O dia em que o mundo inteiro estava de olho em Maradona. A prova física, real e de chuteiras da existência de Deus.

Reprodução

* Mateus Magalhães

Maradona estava com a bola aos pés. Ele estava prestes a ensinar aos ingleses que canhões de guerra não ganham partidas de futebol, e faria isso sem clemência, como uma bomba atômica largada de avião sobre um capão de lavradores. Quando ele rodou no eixo do mundo e matou três com apenas dois toques, Victor Hugo Morales, o histórico narrador argentino, levantou-se na cabine. "Arranca pela direita o gênio do futebol mundial!". 

A Copa do Mundo e as Malvinas Argentinas

Quando os homens criaram o futebol, alguns astros, no céu, deviam estar alinhados de uma maneira diferente. Nunca tive problemas para acreditar no invisível, daí o meu recorrente apego a deuses, a milagres, a magias. E, por isso, acredito que o futebol, quando nasceu, foi envolto numa névoa encantada, a qual lhe deu uma série de poderes inacreditáveis.

Um destes poderes, para mim, é justamente o de explicar com maestria não só as relações humanas, mas os conflitos geopolíticos do mundo – às vezes apazinguando-os, mas muitas vezes tornando-os ainda mais vivos. O futebol fez com que o Santos de Pelé parasse a guerra da Nigéria, mas também tornou-se o palco para a disputa entre os católicos e os protestantes, na Escócia, entre o Celtic e o Rangers, por exemplo.

A Copa do Mundo, então, já que é o maior momento do futebol, não ficaria à parte deste grande espetáculo. Na Copa da França, vocês lembram, em 1998, uma partida talvez tecnicamente desinteressante chamou mais atenção do mundo que qualquer gol de Ronaldo ou lançamento de Zidane: Estados Unidos 1, Irã 2, pela fase de grupos. Os países, inimigos políticos há décadas, caíram no mesmo grupo. E o governo do Irã, àquela altura, tratava o embate como uma guerra.

Mas os atletas iranianos, ao contrário, não. Fizeram da partida, inclusive, um grande ato de protesto contra o governo do país à época: porque, anos antes, o regime matara Habib Khabiri, então capitão da seleção. Entregaram flores aos atletas americanos, que retribuíram a gentileza, e ganharam na bola.

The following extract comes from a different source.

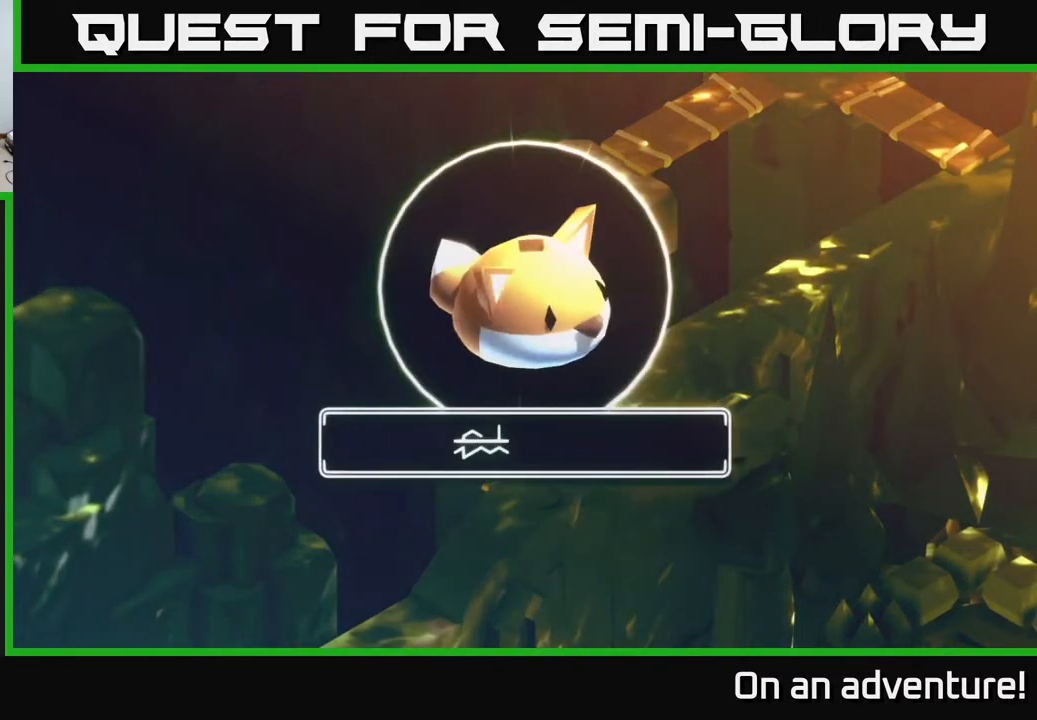
{"buttons": [], "left_stick": "center", "right_stick": "center", "events": []}
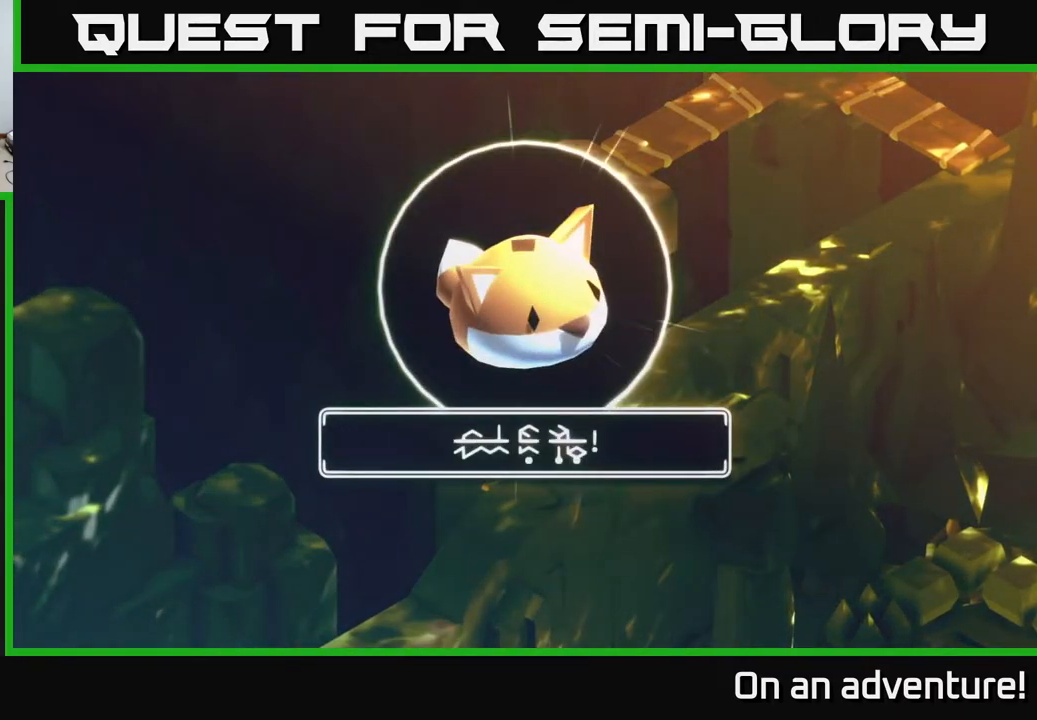
{"buttons": [], "left_stick": "center", "right_stick": "center", "events": []}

E quem consegue se esquecer de um certo Argentina x Inglaterra, numa certa Copa no México, com um certo baixinho canhoto com a camisa dez?

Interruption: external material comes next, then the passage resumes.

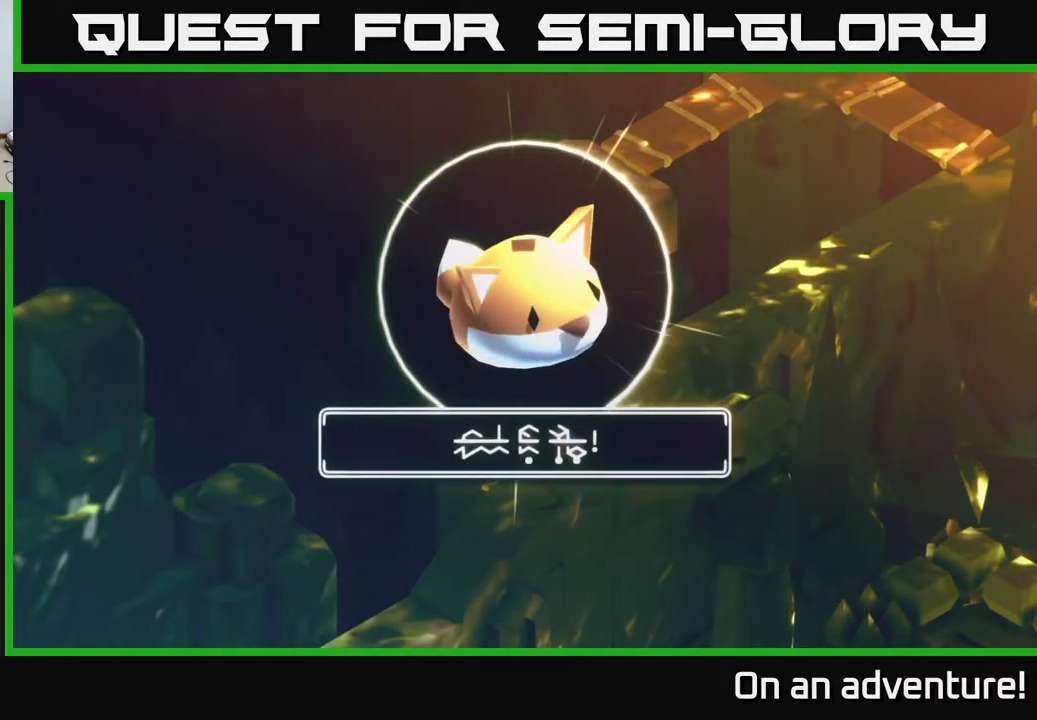
{"buttons": [], "left_stick": "center", "right_stick": "center", "events": []}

Em 1986, Maradona carregava o time da Argentina nas costas sozinho. Com algumas pontuais ajudas de Burruchaga, mas preferencialmente sozinho. Após derrotar o Uruguai nas oitavas, a Argentina faria frente à Inglaterra. E, quatro anos após a Guerra das Malvinas, o confronto ganhava ares de Odisséia. A Argentina enxergava nos pés de Maradona a possibilidade de conseguir sua vingança. E a seleção entrou em campo determinada a fazê-lo.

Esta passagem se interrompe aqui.